If you want to grow bigger onions, listen along! In this episode I will tell you everything we did to grow these huge beautiful onions. Happy gardening and I hope these tips help!

32 Comments

  1. I NEVER prune my onions and never will. I also plant starts in March (zone 7). I plant in raised beds, 1/2 top soil 1/2 mushroom soil. Beds topped off yearly with land and sea compost to revive the soil. I also plant with LOTS. Of bio tone starter fertilizer. My largest onion was 2 1/4lbs, most were that large. Sorry but these were tiny😂 Still very nice ! I never harvest an onion until the neck toples over.

  2. the easy way to remember water use for onions, garlic, and the rest of the family is that they need regular water until 2 weeks before harvest. in fact this is true with all bulbs in my experience. the environment they evolved in dictates this. the drought triggers dormancy and longer storage ability. with my soil which has a lot of humus, i sometimes have to let them go without water for a little longer but for most, 2 weeks should suffice. drying eliminates rot probability in storage.

  3. I just harvested our Aisla Craig in the Pacific Northwest zone 6 and I will 100% be growing them again.
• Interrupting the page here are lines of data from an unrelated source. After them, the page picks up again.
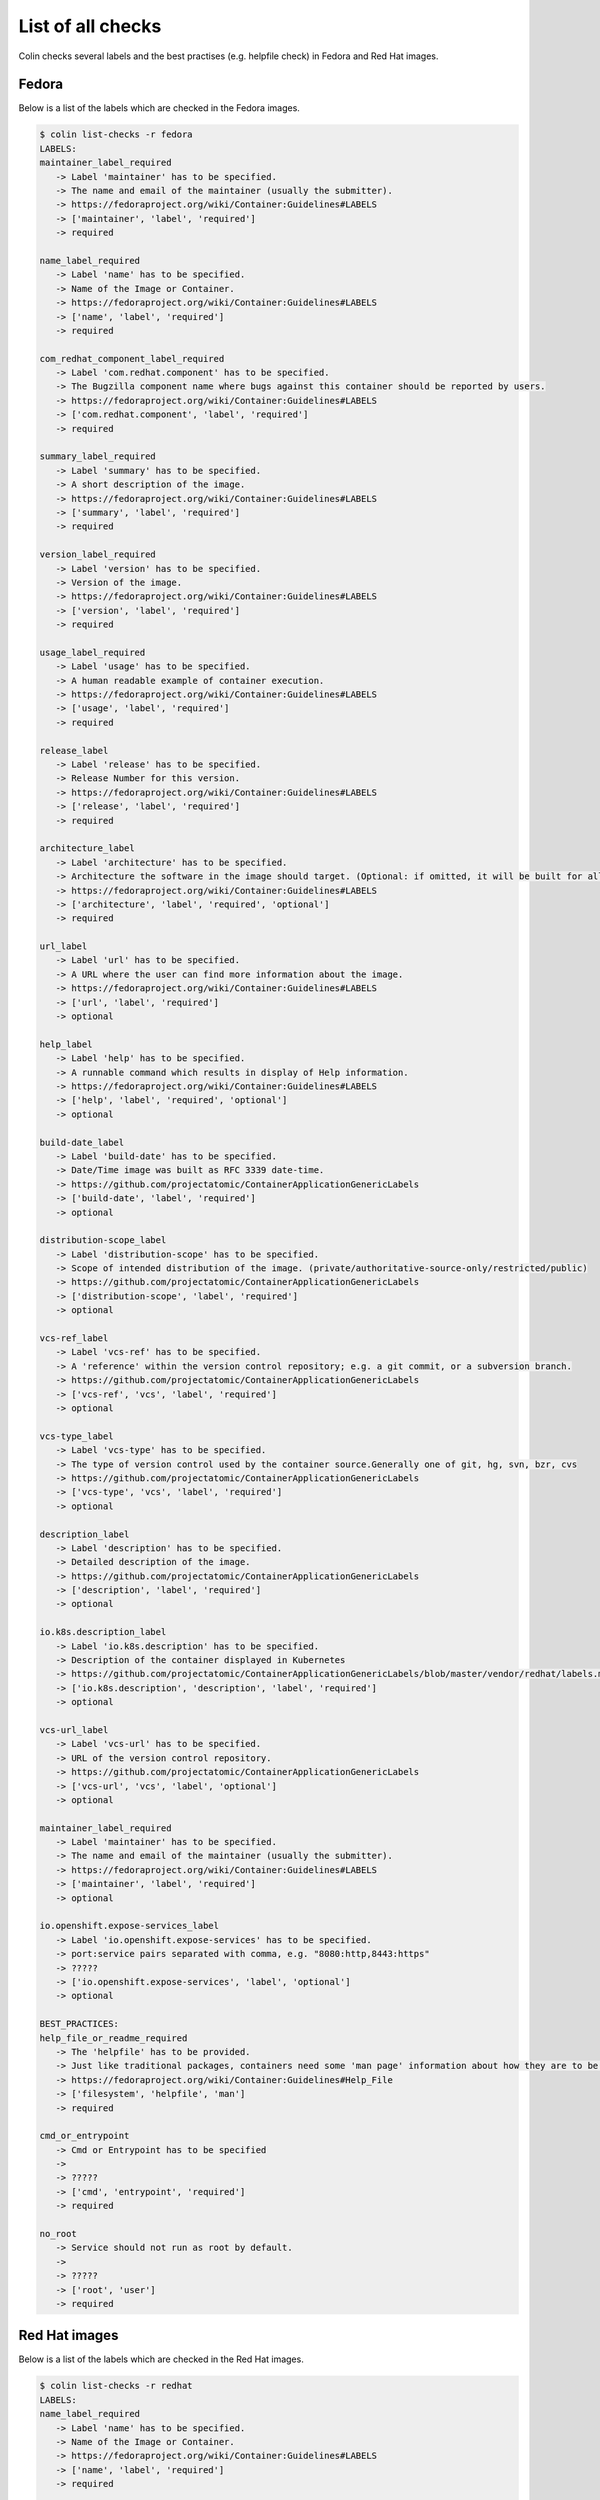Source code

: List of all checks
==================

Colin checks several labels and the best practises (e.g. helpfile check) in Fedora and Red Hat images.

Fedora
------

Below is a list of the labels which are checked in the Fedora images.

.. code-block:: bash

    $ colin list-checks -r fedora
    LABELS:
    maintainer_label_required
       -> Label 'maintainer' has to be specified.
       -> The name and email of the maintainer (usually the submitter).
       -> https://fedoraproject.org/wiki/Container:Guidelines#LABELS
       -> ['maintainer', 'label', 'required']
       -> required

    name_label_required
       -> Label 'name' has to be specified.
       -> Name of the Image or Container.
       -> https://fedoraproject.org/wiki/Container:Guidelines#LABELS
       -> ['name', 'label', 'required']
       -> required

    com_redhat_component_label_required
       -> Label 'com.redhat.component' has to be specified.
       -> The Bugzilla component name where bugs against this container should be reported by users.
       -> https://fedoraproject.org/wiki/Container:Guidelines#LABELS
       -> ['com.redhat.component', 'label', 'required']
       -> required

    summary_label_required
       -> Label 'summary' has to be specified.
       -> A short description of the image.
       -> https://fedoraproject.org/wiki/Container:Guidelines#LABELS
       -> ['summary', 'label', 'required']
       -> required

    version_label_required
       -> Label 'version' has to be specified.
       -> Version of the image.
       -> https://fedoraproject.org/wiki/Container:Guidelines#LABELS
       -> ['version', 'label', 'required']
       -> required

    usage_label_required
       -> Label 'usage' has to be specified.
       -> A human readable example of container execution.
       -> https://fedoraproject.org/wiki/Container:Guidelines#LABELS
       -> ['usage', 'label', 'required']
       -> required

    release_label
       -> Label 'release' has to be specified.
       -> Release Number for this version.
       -> https://fedoraproject.org/wiki/Container:Guidelines#LABELS
       -> ['release', 'label', 'required']
       -> required

    architecture_label
       -> Label 'architecture' has to be specified.
       -> Architecture the software in the image should target. (Optional: if omitted, it will be built for all supported Fedora Architectures)
       -> https://fedoraproject.org/wiki/Container:Guidelines#LABELS
       -> ['architecture', 'label', 'required', 'optional']
       -> required

    url_label
       -> Label 'url' has to be specified.
       -> A URL where the user can find more information about the image.
       -> https://fedoraproject.org/wiki/Container:Guidelines#LABELS
       -> ['url', 'label', 'required']
       -> optional

    help_label
       -> Label 'help' has to be specified.
       -> A runnable command which results in display of Help information.
       -> https://fedoraproject.org/wiki/Container:Guidelines#LABELS
       -> ['help', 'label', 'required', 'optional']
       -> optional

    build-date_label
       -> Label 'build-date' has to be specified.
       -> Date/Time image was built as RFC 3339 date-time.
       -> https://github.com/projectatomic/ContainerApplicationGenericLabels
       -> ['build-date', 'label', 'required']
       -> optional

    distribution-scope_label
       -> Label 'distribution-scope' has to be specified.
       -> Scope of intended distribution of the image. (private/authoritative-source-only/restricted/public)
       -> https://github.com/projectatomic/ContainerApplicationGenericLabels
       -> ['distribution-scope', 'label', 'required']
       -> optional

    vcs-ref_label
       -> Label 'vcs-ref' has to be specified.
       -> A 'reference' within the version control repository; e.g. a git commit, or a subversion branch.
       -> https://github.com/projectatomic/ContainerApplicationGenericLabels
       -> ['vcs-ref', 'vcs', 'label', 'required']
       -> optional

    vcs-type_label
       -> Label 'vcs-type' has to be specified.
       -> The type of version control used by the container source.Generally one of git, hg, svn, bzr, cvs
       -> https://github.com/projectatomic/ContainerApplicationGenericLabels
       -> ['vcs-type', 'vcs', 'label', 'required']
       -> optional

    description_label
       -> Label 'description' has to be specified.
       -> Detailed description of the image.
       -> https://github.com/projectatomic/ContainerApplicationGenericLabels
       -> ['description', 'label', 'required']
       -> optional

    io.k8s.description_label
       -> Label 'io.k8s.description' has to be specified.
       -> Description of the container displayed in Kubernetes
       -> https://github.com/projectatomic/ContainerApplicationGenericLabels/blob/master/vendor/redhat/labels.md
       -> ['io.k8s.description', 'description', 'label', 'required']
       -> optional

    vcs-url_label
       -> Label 'vcs-url' has to be specified.
       -> URL of the version control repository.
       -> https://github.com/projectatomic/ContainerApplicationGenericLabels
       -> ['vcs-url', 'vcs', 'label', 'optional']
       -> optional

    maintainer_label_required
       -> Label 'maintainer' has to be specified.
       -> The name and email of the maintainer (usually the submitter).
       -> https://fedoraproject.org/wiki/Container:Guidelines#LABELS
       -> ['maintainer', 'label', 'required']
       -> optional

    io.openshift.expose-services_label
       -> Label 'io.openshift.expose-services' has to be specified.
       -> port:service pairs separated with comma, e.g. "8080:http,8443:https"
       -> ?????
       -> ['io.openshift.expose-services', 'label', 'optional']
       -> optional

    BEST_PRACTICES:
    help_file_or_readme_required
       -> The 'helpfile' has to be provided.
       -> Just like traditional packages, containers need some 'man page' information about how they are to be used, configured, and integrated into a larger stack.
       -> https://fedoraproject.org/wiki/Container:Guidelines#Help_File
       -> ['filesystem', 'helpfile', 'man']
       -> required

    cmd_or_entrypoint
       -> Cmd or Entrypoint has to be specified
       ->
       -> ?????
       -> ['cmd', 'entrypoint', 'required']
       -> required

    no_root
       -> Service should not run as root by default.
       ->
       -> ?????
       -> ['root', 'user']
       -> required

Red Hat images
--------------

Below is a list of the labels which are checked in the Red Hat images.

.. code-block:: bash

    $ colin list-checks -r redhat
    LABELS:
    name_label_required
       -> Label 'name' has to be specified.
       -> Name of the Image or Container.
       -> https://fedoraproject.org/wiki/Container:Guidelines#LABELS
       -> ['name', 'label', 'required']
       -> required

    com_redhat_component_label_required
       -> Label 'com.redhat.component' has to be specified.
       -> The Bugzilla component name where bugs against this container should be reported by users.
       -> https://fedoraproject.org/wiki/Container:Guidelines#LABELS
       -> ['com.redhat.component', 'label', 'required']
       -> required

    summary_label_required
       -> Label 'summary' has to be specified.
       -> A short description of the image.
       -> https://fedoraproject.org/wiki/Container:Guidelines#LABELS
       -> ['summary', 'label', 'required']
       -> required

    version_label_required
       -> Label 'version' has to be specified.
       -> Version of the image.
       -> https://fedoraproject.org/wiki/Container:Guidelines#LABELS
       -> ['version', 'label', 'required']
       -> required

    usage_label_required
       -> Label 'usage' has to be specified.
       -> A human readable example of container execution.
       -> https://fedoraproject.org/wiki/Container:Guidelines#LABELS
       -> ['usage', 'label', 'required']
       -> required

    io_k8s_display-name_label_required
       -> Label 'io.k8s.display-name' has to be specified.
       -> This label is used to display a human readable name of an image inside the Image / Repo Overview page.
       -> https://fedoraproject.org/wiki/Container:Guidelines#LABELS
       -> ['io.k8s.display-name', 'label', 'required']
       -> required

    io_openshift_tags_label_required
       -> Label 'io.openshift.tags' has to be specified.
       -> The primary purpose of this label is to include all relevant search terms for this image.
       -> https://fedoraproject.org/wiki/Container:Guidelines#LABELS
       -> ['io.openshift.tags', 'label', 'required']
       -> required

    architecture_label
       -> Label 'architecture' has to be specified.
       -> Architecture the software in the image should target. (Optional: if omitted, it will be built for all supported Fedora Architectures)
       -> https://fedoraproject.org/wiki/Container:Guidelines#LABELS
       -> ['architecture', 'label', 'required', 'optional']
       -> required

    com.redhat.build-host_label
       -> Label 'com.redhat.build-host' has to be specified.
       -> The build host used to create an image for internal use and auditability, similar to the use in RPM.
       -> https://fedoraproject.org/wiki/Container:Guidelines#LABELS
       -> ['com.redhat.build-host', 'build-host', 'label', 'required']
       -> required

    authoritative-source-url_label
       -> Label 'authoritative-source-url' has to be specified.
       -> The authoritative registry in which the image is published.
       -> https://fedoraproject.org/wiki/Container:Guidelines#LABELS
       -> ['authoritative-source-url', 'label', 'required']
       -> required

    url_label
       -> Label 'url' has to be specified.
       -> A URL where the user can find more information about the image.
       -> https://fedoraproject.org/wiki/Container:Guidelines#LABELS
       -> ['url', 'label', 'required']
       -> required

    vendor_label
       -> Label 'vendor' has to be specified.
       -> 'Red Hat, Inc.'
       -> https://github.com/projectatomic/ContainerApplicationGenericLabels/blob/master/vendor/redhat/labels.md
       -> ['vendor', 'label', 'required']
       -> required

    release_label
       -> Label 'release' has to be specified.
       -> Release Number for this version.
       -> https://fedoraproject.org/wiki/Container:Guidelines#LABELS
       -> ['release', 'label', 'required']
       -> required

    build-date_label
       -> Label 'build-date' has to be specified.
       -> Date/Time image was built as RFC 3339 date-time.
       -> https://github.com/projectatomic/ContainerApplicationGenericLabels
       -> ['build-date', 'label', 'required']
       -> required

    distribution-scope_label
       -> Label 'distribution-scope' has to be specified.
       -> Scope of intended distribution of the image. (private/authoritative-source-only/restricted/public)
       -> https://github.com/projectatomic/ContainerApplicationGenericLabels
       -> ['distribution-scope', 'label', 'required']
       -> required

    vcs-ref_label
       -> Label 'vcs-ref' has to be specified.
       -> A 'reference' within the version control repository; e.g. a git commit, or a subversion branch.
       -> https://github.com/projectatomic/ContainerApplicationGenericLabels
       -> ['vcs-ref', 'vcs', 'label', 'required']
       -> required

    vcs-type_label
       -> Label 'vcs-type' has to be specified.
       -> The type of version control used by the container source.Generally one of git, hg, svn, bzr, cvs
       -> https://github.com/projectatomic/ContainerApplicationGenericLabels
       -> ['vcs-type', 'vcs', 'label', 'required']
       -> required

    description_label
       -> Label 'description' has to be specified.
       -> Detailed description of the image.
       -> https://github.com/projectatomic/ContainerApplicationGenericLabels
       -> ['description', 'label', 'required']
       -> required

    io.k8s.description_label
       -> Label 'io.k8s.description' has to be specified.
       -> Description of the container displayed in Kubernetes
       -> https://github.com/projectatomic/ContainerApplicationGenericLabels/blob/master/vendor/redhat/labels.md
       -> ['io.k8s.description', 'description', 'label', 'required']
       -> required

    architecture_label_capital_deprecated
       -> Label 'Architecture' is deprecated.
       -> Replace with 'architecture'.
       -> ?????
       -> ['architecture', 'label', 'capital', 'deprecated']
       -> required

    bzcomponent_deprecated
       -> Label 'BZComponent' is deprecated.
       -> Replace with 'com.redhat.component'.
       -> ?????
       -> ['com.redhat.component', 'bzcomponent', 'label', 'deprecated']
       -> required

    name_label_capital_deprecated
       -> Label 'Name' is deprecated.
       -> Replace with 'name'.
       -> ?????
       -> ['name', 'label', 'capital', 'deprecated']
       -> required

    version_label_capital_deprecated
       -> Label 'Version' is deprecated.
       -> Replace with 'version'.
       -> ?????
       -> ['version', 'label', 'capital', 'deprecated']
       -> required

    install_label_capital_deprecated
       -> Label 'INSTALL' is deprecated.
       -> Replace with 'install'.
       -> ?????
       -> ['install', 'label', 'capital', 'deprecated']
       -> required

    uninstall_label_capital_deprecated
       -> Label 'UNINSTALL' is deprecated.
       -> Replace with 'uninstall'.
       -> ?????
       -> ['uninstall', 'label', 'capital', 'deprecated']
       -> required

    release_label_capital_deprecated
       -> Label 'Release' is deprecated.
       -> Replace with 'release'.
       -> ?????
       -> ['release', 'label', 'capital', 'deprecated']
       -> required

    vcs-url_label
       -> Label 'vcs-url' has to be specified.
       -> URL of the version control repository.
       -> https://github.com/projectatomic/ContainerApplicationGenericLabels
       -> ['vcs-url', 'vcs', 'label', 'optional']
       -> optional

    maintainer_label_required
       -> Label 'maintainer' has to be specified.
       -> The name and email of the maintainer (usually the submitter).
       -> https://fedoraproject.org/wiki/Container:Guidelines#LABELS
       -> ['maintainer', 'label', 'required']
       -> optional

    io.openshift.expose-services_label
       -> Label 'io.openshift.expose-services' has to be specified.
       -> port:service pairs separated with comma, e.g. "8080:http,8443:https"
       -> ?????
       -> ['io.openshift.expose-services', 'label', 'optional']
       -> optional

    maintainer_label_required
       -> Label 'maintainer' has to be specified.
       -> The name and email of the maintainer (usually the submitter).
       -> https://fedoraproject.org/wiki/Container:Guidelines#LABELS
       -> ['maintainer', 'label', 'required']
       -> optional

    BEST_PRACTICES:
    help_file_required
       -> The 'helpfile' has to be provided.
       -> Just like traditional packages, containers need some 'man page' information about how they are to be used, configured, and integrated into a larger stack.
       -> https://fedoraproject.org/wiki/Container:Guidelines#Help_File
       -> ['filesystem', 'helpfile', 'man']
       -> required

    cmd_or_entrypoint
       -> Cmd or Entrypoint has to be specified
       ->
       -> ?????
       -> ['cmd', 'entrypoint', 'required']
       -> required

    no_root
       -> Service should not run as root by default.
       ->
       -> ?????
       -> ['root', 'user']
       -> required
Biggest onions I've ever grown and they are amazing. They actually grew the largest in the same bed as my blueberries with a low Ph (soil composition is peat/compost/ perlite/ pine bark) which was more of an afterthought when I had extra onion seedlings left over and didn't know where to put them.

  4. Yes, beautiful, I was surprised how much you pulled out of that small space, or did the camera make i look small?

  5. First time ever my onions bolted. I harvested and chopped and froze them so it wouldn’t be a total loss

  6. Do you have to do anything special if you let the tops dry out? My tops fell over so I hung them to dry. First time growing onion 😊

  7. My Walla Walla onions did amazing this year! Absolutely huge! Thanks for all the onion growing tips!

  8. My onions were mediocre this year. Last year was much better. But I'm still happy to have had a fairly decent harvest.

  9. Pruning onion in the vegetative stage is fine, but it’s counter intuitive to prune in the bulbing phase! The carbohydrates in the leaves are what fuel the bulbing. There’s no forcing anything by removing the energy source for the bulbing. My onions were not pruned and larger than these.

  10. I just bought another $200 of seeds @ MIgardener's website today thanks to your great sale!

  11. My onion bulbs are small, but the tops are nuts, like 18” long, so much green onion we’re trying to be creative in how to use it

  12. I love this video because it shows Luke's genuine joy in his accomplishment. It reminds me of his youthful pre-corporate days.

  13. I do prune them when they are young to reduce the chance the neck breaks. My guess is thats really why commercial growers do it. Its a numbers game.

    But once it starts heavily bulbing you want as many leaves and leaf area as possible. Onions don't regrow there tops that well when bulbing because that's when they are sending energy to the bulb. Its not the pruning that does this. The onion does this on its own. It takes the energy from the leaves. You want leaves at this point.